As the Clash asks that age-old musical break-up question, the news keeps me in Great Britain, as the country deals with the sudden revelation that beef that has been imported for human consumption has turned out to be horse meat upon testing. Certain countries in Europe do consider horse meat as a delicacy, with England not being one of them. If that weren’t enough, some of the tested meat has revealed the presence of phenylbutazone, a painkiller that is strictly reserved for sporting horses. Authorities believe that the horses in question originated in Romania, a charge that that country denies.

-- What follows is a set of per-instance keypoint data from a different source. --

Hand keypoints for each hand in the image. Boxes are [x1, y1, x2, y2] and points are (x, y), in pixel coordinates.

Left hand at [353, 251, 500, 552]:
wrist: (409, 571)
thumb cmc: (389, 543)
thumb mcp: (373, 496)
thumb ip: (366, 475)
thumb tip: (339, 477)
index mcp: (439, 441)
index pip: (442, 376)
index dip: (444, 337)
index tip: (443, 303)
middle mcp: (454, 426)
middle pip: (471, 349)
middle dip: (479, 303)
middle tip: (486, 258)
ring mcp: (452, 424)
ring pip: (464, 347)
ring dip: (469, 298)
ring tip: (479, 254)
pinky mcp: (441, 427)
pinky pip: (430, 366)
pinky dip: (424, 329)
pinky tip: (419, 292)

Now, I am of the realization that the number of vegetarians in our country appears to be growing, if my friends are any indication. As long as you make that decision free of the misanthropic histrionics brought forth by PETA, I am not your enemy. Yet as a dedicated carnivore, even I find the idea of consuming the equine participants in a Carpathian steeplechase to be a new low. Britain has reached yet another crisis regarding the safety and sanctity of their food chain. The only blessing this time around is the fact that, unlike the past outbreak of Mad Cow Disease, there do not appear to be any broader health issues. If nothing else, it will make me take a second look at the next cheesesteak I consume when the opportunity arises.

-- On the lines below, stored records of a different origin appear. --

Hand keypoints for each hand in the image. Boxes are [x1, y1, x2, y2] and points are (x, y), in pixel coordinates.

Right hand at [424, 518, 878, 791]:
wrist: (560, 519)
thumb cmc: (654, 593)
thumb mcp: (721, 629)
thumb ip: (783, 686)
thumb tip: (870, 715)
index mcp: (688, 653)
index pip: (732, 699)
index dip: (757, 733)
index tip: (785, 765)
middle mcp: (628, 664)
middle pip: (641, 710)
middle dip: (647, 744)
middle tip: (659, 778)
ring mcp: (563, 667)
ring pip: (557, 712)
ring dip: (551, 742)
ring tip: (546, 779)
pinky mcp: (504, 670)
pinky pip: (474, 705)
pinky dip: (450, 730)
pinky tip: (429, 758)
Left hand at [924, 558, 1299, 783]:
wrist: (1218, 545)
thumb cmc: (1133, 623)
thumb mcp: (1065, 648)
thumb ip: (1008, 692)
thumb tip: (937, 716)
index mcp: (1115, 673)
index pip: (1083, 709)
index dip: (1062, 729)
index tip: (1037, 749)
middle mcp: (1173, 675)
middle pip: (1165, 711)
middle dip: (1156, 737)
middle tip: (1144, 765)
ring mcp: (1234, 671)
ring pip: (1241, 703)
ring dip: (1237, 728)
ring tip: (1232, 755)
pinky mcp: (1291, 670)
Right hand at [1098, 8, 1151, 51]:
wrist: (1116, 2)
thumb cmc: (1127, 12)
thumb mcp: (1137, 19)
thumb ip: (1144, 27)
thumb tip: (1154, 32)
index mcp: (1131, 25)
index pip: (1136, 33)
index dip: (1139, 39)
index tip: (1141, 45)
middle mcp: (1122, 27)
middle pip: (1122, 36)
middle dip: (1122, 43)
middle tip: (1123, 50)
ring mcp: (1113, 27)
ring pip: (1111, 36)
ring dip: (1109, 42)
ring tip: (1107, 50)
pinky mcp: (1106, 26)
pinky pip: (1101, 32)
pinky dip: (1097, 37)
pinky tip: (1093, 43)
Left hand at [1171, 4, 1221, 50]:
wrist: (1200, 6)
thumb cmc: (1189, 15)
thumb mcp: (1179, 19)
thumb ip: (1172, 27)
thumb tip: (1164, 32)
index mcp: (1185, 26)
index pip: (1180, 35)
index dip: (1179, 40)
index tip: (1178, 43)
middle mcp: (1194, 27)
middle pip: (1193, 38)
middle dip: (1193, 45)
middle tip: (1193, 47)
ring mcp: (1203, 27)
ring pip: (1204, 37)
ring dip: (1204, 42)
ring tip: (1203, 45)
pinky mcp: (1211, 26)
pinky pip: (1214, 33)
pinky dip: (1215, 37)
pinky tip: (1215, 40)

Finally, as Joy Division tells me what will tear us apart, I read about the national birth rate of the United States reaching its lowest number ever, at 12.7 per 1,000 people. As a global fatalist, this is one time that I was actually proud of my country. Since the time of Thomas Malthus, we have known that human demand had the potential to far outstrip supply. Having thrown in the towel on the world’s powers wanting to do something about the situation that could be classified as a remedy, the only logical solution is to drop the birthrate. Of course, when it comes to educating people to stop procreating, we are dealing with hundreds of global belief systems that preach the exact opposite, but it is a bit of a relief to be (briefly) part of a country who appears to be getting the message, however slowly. As the world’s population rushes toward 7.1 billion, I wonder if it will make a difference.
So as the Stone Roses tell me that “She Bangs the Drums” (whoever “she” is), I remain but a small cog in the global health machine, but I continue to sit in wonder about the human body, the effect on it from outside stimuli and how long the planet will continue to tolerate the human presence, all of which is a long way philosophically from the CPT book that sits at my left hand.